§ **TASK DETAILS**
Give back each line below word for word, leaving out the pictures.
════════════════
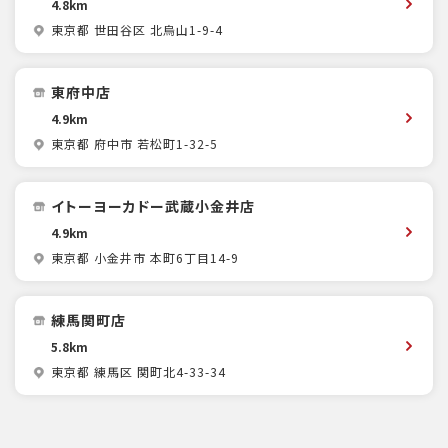
4.8km
東京都 世田谷区 北烏山1-9-4
東府中店
4.9km
東京都 府中市 若松町1-32-5
イトーヨーカドー武蔵小金井店
4.9km
東京都 小金井市 本町6丁目14-9
練馬関町店
5.8km
東京都 練馬区 関町北4-33-34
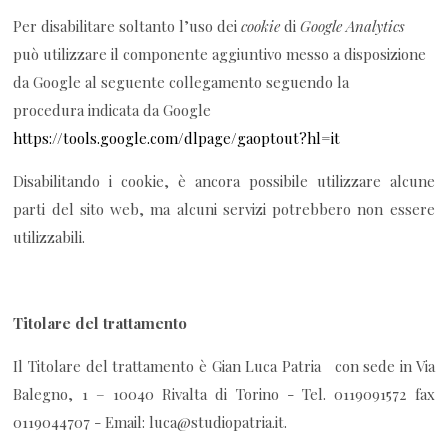
Per disabilitare soltanto l’uso dei
cookie
di
Google Analytics
può utilizzare il componente aggiuntivo messo a disposizione
da Google al seguente collegamento seguendo la
procedura
indicata da Google
https://tools.google.com/dlpage/gaoptout?hl=it
Disabilitando i cookie, è ancora possibile utilizzare alcune
parti del sito web, ma alcuni servizi potrebbero non essere
utilizzabili.
Titolare del trattamento
Il Titolare del trattamento è Gian Luca Patria con sede in Via
Balegno, 1 – 10040 Rivalta di Torino - Tel. 0119091572 fax
0119044707 - Email: luca@studiopatria.it.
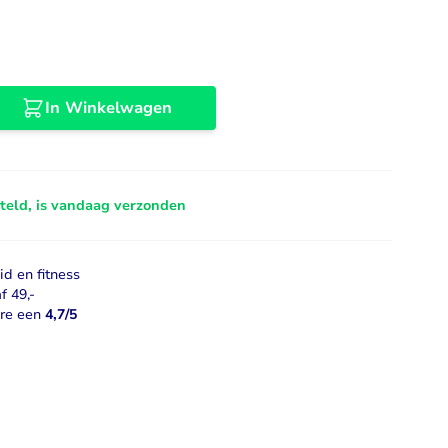
Libido
Bekijk alles
In Winkelwagen
steld, is vandaag verzonden
d en fitness
f 49,-
ore een
4,7/5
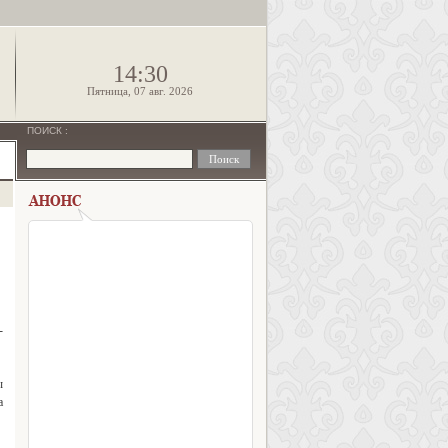
!
14:30
Пятница, 07 авг. 2026
ПОИСК
:
-
ы
а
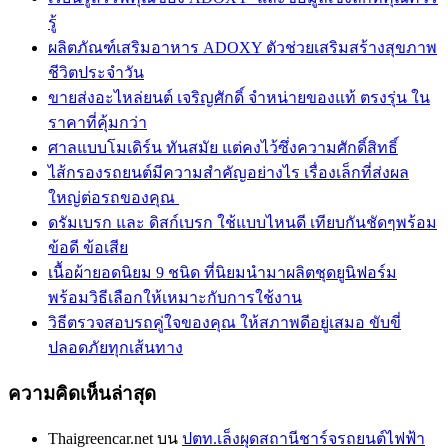
รู้
ผลิตภัณฑ์เสริมอาหาร ADOXY ตัวช่วยเสริมสร้างสุขภาพ
ชีวิตประจำวัน
ขายส่งอะไหล่ยนต์ เจริญศักดิ์ จำหน่ายของแท้ ตรงรุ่น ใน
ราคาที่คุ้มกว่า
ศาลแบบโมเดิร์น ทันสมัย แต่คงไว้ซึ่งความศักดิ์สิทธิ์
ไส้กรองรถยนต์มีความสำคัญอย่างไร เรื่องเล็กที่ส่งผล
ใหญ่ต่อรถของคุณ
ดรัมเบรก และ ดิสก์เบรก ใช้แบบไหนดี เทียบกันชัดๆพร้อม
ข้อดี ข้อเสีย
เนื้อผ้ายอดนิยม 9 ชนิด ที่นิยมนำมาผลิตชุดยูนิฟอร์ม
พร้อมวิธีเลือกให้เหมาะกับการใช้งาน
วิธีตรวจสอบรถคู่ใจของคุณ ให้สภาพดีอยู่เสมอ ขับขี่
ปลอดภัยทุกเส้นทาง
ความคิดเห็นล่าสุด
Thaigreencar.net
บน
ปตท.เล็งผุดสถานีชาร์จรถยนต์ไฟฟ้า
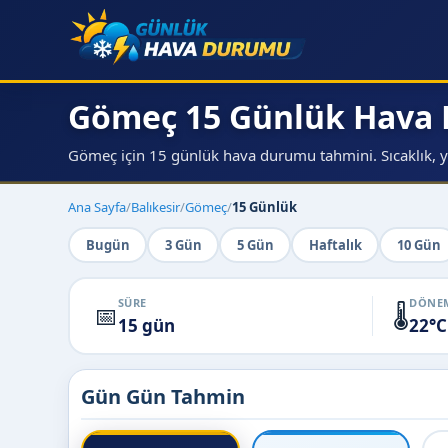
Gömeç 15 Günlük Hava
Gömeç için 15 günlük hava durumu tahmini. Sıcaklık, ya
Ana Sayfa
/
Balıkesir
/
Gömeç
/
15 Günlük
Bugün
3 Gün
5 Gün
Haftalık
10 Gün
SÜRE
DÖNEM
📅
🌡️
15 gün
22°C
Gün Gün Tahmin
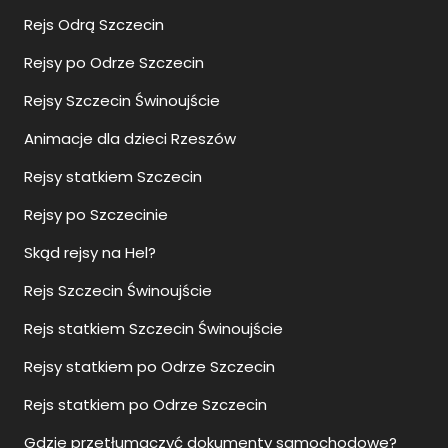
Rejs Odrą Szczecin
Rejsy po Odrze Szczecin
Rejsy Szczecin Świnoujście
Animacje dla dzieci Rzeszów
Rejsy statkiem Szczecin
Rejsy po Szczecinie
Skąd rejsy na Hel?
Rejs Szczecin Świnoujście
Rejs statkiem Szczecin Świnoujście
Rejsy statkiem po Odrze Szczecin
Rejs statkiem po Odrze Szczecin
Gdzie przetłumaczyć dokumenty samochodowe?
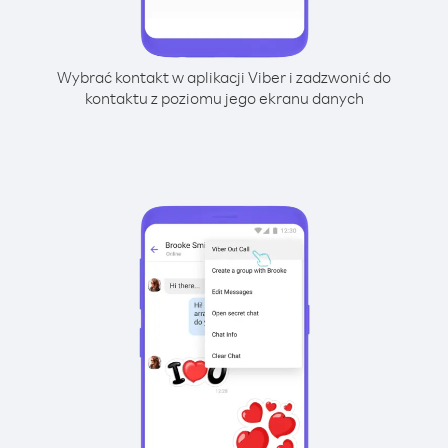
Wybrać kontakt w aplikacji Viber i zadzwonić do
kontaktu z poziomu jego ekranu danych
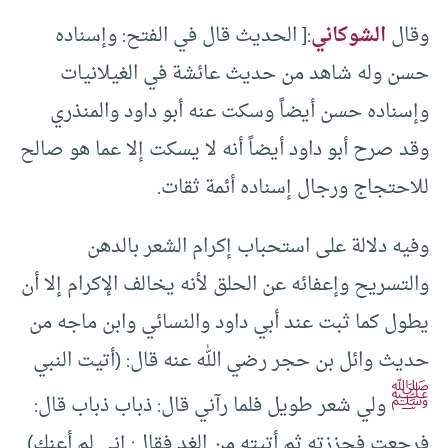
‏وقال
الشوكاني
:[ الحديث قال في الفتح‏:‏ وإسناده
حسن وله شاهد من حديث عائشة في الغيلانيات
وإسناده حسن أيضاً وسكت عنه أبو داود والمنذري
وقد صرح أبو داود أيضاً أنه لا يسكت إلا عما هو صالح
للاحتجاج ورجال إسناده أئمة ثقات‏.‏
وفيه دلالة على استحباب إكرام الشعر بالدهن
والتسريح وإعفائه عن الحلق لأنه يخالف الإكرام إلا أن
يطول كما ثبت عند أبي داود والنسائي وابن ماجه من
حديث وائل بن حجر رضي الله عنه قال‏:‏ ‏(‏أتيت النبي
ﷺ
ولي شعر طويل فلما رآني قال‏:‏ ذباب ذباب قال‏:‏
فرجعت فجززته ثم أتيته من الغد فقال‏:‏ إني لم أعنك‏)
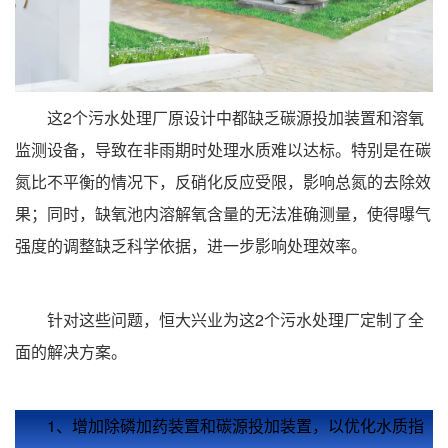
这2个污水处理厂原设计中都缺乏碳源投加装置和溶氧
监测设备，导致在非雨期时处理水质难以达标。特别是在碳
氮比不平衡的情况下，反硝化反应受限，影响总氮的去除效
果；同时，缺氧池内溶解氧含量的无法准确测量，使得曝气
强度的调整缺乏科学依据，进一步影响处理效率。
针对这些问题，恒大兴业为这2个污水处理厂定制了全
面的解决方案。
1、增加除磷加药装置和碳源投加装置，以优化水质指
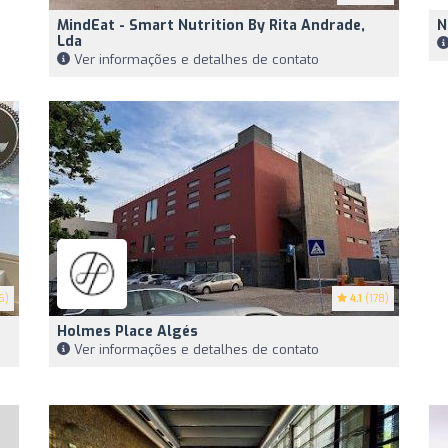
MindEat - Smart Nutrition By Rita Andrade,
N
Lda
Ver informações e detalhes de contato
6)
4.1
(178)
Holmes Place Algés
Ver informações e detalhes de contato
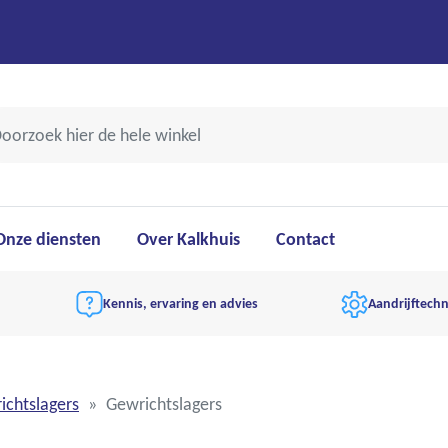
Onze diensten
Over Kalkhuis
Contact
Kennis, ervaring en advies
Aandrijftechn
ichtslagers
Gewrichtslagers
════════════════
§ **RESULT BELOW**
4.8km
東京都 世田谷区 北烏山1-9-4
東府中店
4.9km
東京都 府中市 若松町1-32-5
イトーヨーカドー武蔵小金井店
4.9km
東京都 小金井市 本町6丁目14-9
練馬関町店
5.8km
東京都 練馬区 関町北4-33-34
Per disabilitare soltanto l’uso dei
cookie
di
Google Analytics
può utilizzare il componente aggiuntivo messo a disposizione
da Google al seguente collegamento seguendo la
procedura
indicata da Google
https://tools.google.com/dlpage/gaoptout?hl=it
Disabilitando i cookie, è ancora possibile utilizzare alcune
parti del sito web, ma alcuni servizi potrebbero non essere
utilizzabili.
Titolare del trattamento
Il Titolare del trattamento è Gian Luca Patria con sede in Via
Balegno, 1 – 10040 Rivalta di Torino - Tel. 0119091572 fax
0119044707 - Email: luca@studiopatria.it.
Libido
Bekijk alles
In Winkelwagen
steld, is vandaag verzonden
d en fitness
f 49,-
ore een
4,7/5
!
14:30
Пятница, 07 авг. 2026
ПОИСК
:
-
ы
а
รู้
ผลิตภัณฑ์เสริมอาหาร ADOXY ตัวช่วยเสริมสร้างสุขภาพ
ชีวิตประจำวัน
ขายส่งอะไหล่ยนต์ เจริญศักดิ์ จำหน่ายของแท้ ตรงรุ่น ใน
ราคาที่คุ้มกว่า
ศาลแบบโมเดิร์น ทันสมัย แต่คงไว้ซึ่งความศักดิ์สิทธิ์
ไส้กรองรถยนต์มีความสำคัญอย่างไร เรื่องเล็กที่ส่งผล
ใหญ่ต่อรถของคุณ
ดรัมเบรก และ ดิสก์เบรก ใช้แบบไหนดี เทียบกันชัดๆพร้อม
ข้อดี ข้อเสีย
เนื้อผ้ายอดนิยม 9 ชนิด ที่นิยมนำมาผลิตชุดยูนิฟอร์ม
พร้อมวิธีเลือกให้เหมาะกับการใช้งาน
วิธีตรวจสอบรถคู่ใจของคุณ ให้สภาพดีอยู่เสมอ ขับขี่
ปลอดภัยทุกเส้นทาง
ความคิดเห็นล่าสุด
Thaigreencar.net
บน
ปตท.เล็งผุดสถานีชาร์จรถยนต์ไฟฟ้า
Gömeç 15 Günlük Hava
Gömeç için 15 günlük hava durumu tahmini. Sıcaklık, ya
Ana Sayfa
/
Balıkesir
/
Gömeç
/
15 Günlük
Bugün
3 Gün
5 Gün
Haftalık
10 Gün
SÜRE
DÖNEM
📅
🌡️
15 gün
22°C
Gün Gün Tahmin
Rejs Odrą Szczecin
Rejsy po Odrze Szczecin
Rejsy Szczecin Świnoujście
Animacje dla dzieci Rzeszów
Rejsy statkiem Szczecin
Rejsy po Szczecinie
Skąd rejsy na Hel?
Rejs Szczecin Świnoujście
Rejs statkiem Szczecin Świnoujście
Rejsy statkiem po Odrze Szczecin
Rejs statkiem po Odrze Szczecin
Gdzie przetłumaczyć dokumenty samochodowe?
Wybrać kontakt w aplikacji Viber i zadzwonić do
kontaktu z poziomu jego ekranu danych
‏وقال
الشوكاني
:[ الحديث قال في الفتح‏:‏ وإسناده
حسن وله شاهد من حديث عائشة في الغيلانيات
وإسناده حسن أيضاً وسكت عنه أبو داود والمنذري
وقد صرح أبو داود أيضاً أنه لا يسكت إلا عما هو صالح
للاحتجاج ورجال إسناده أئمة ثقات‏.‏
وفيه دلالة على استحباب إكرام الشعر بالدهن
والتسريح وإعفائه عن الحلق لأنه يخالف الإكرام إلا أن
يطول كما ثبت عند أبي داود والنسائي وابن ماجه من
حديث وائل بن حجر رضي الله عنه قال‏:‏ ‏(‏أتيت النبي
ﷺ
ولي شعر طويل فلما رآني قال‏:‏ ذباب ذباب قال‏:‏
فرجعت فجززته ثم أتيته من الغد فقال‏:‏ إني لم أعنك‏)
这2个污水处理厂原设计中都缺乏碳源投加装置和溶氧
监测设备，导致在非雨期时处理水质难以达标。特别是在碳
氮比不平衡的情况下，反硝化反应受限，影响总氮的去除效
果；同时，缺氧池内溶解氧含量的无法准确测量，使得曝气
强度的调整缺乏科学依据，进一步影响处理效率。
针对这些问题，恒大兴业为这2个污水处理厂定制了全
面的解决方案。
1、增加除磷加药装置和碳源投加装置，以优化水质指
MindEat - Smart Nutrition By Rita Andrade,
N
Lda
Ver informações e detalhes de contato
6)
4.1
(178)
Holmes Place Algés
Ver informações e detalhes de contato
Onze diensten
Over Kalkhuis
Contact
Kennis, ervaring en advies
Aandrijftechn
ichtslagers
Gewrichtslagers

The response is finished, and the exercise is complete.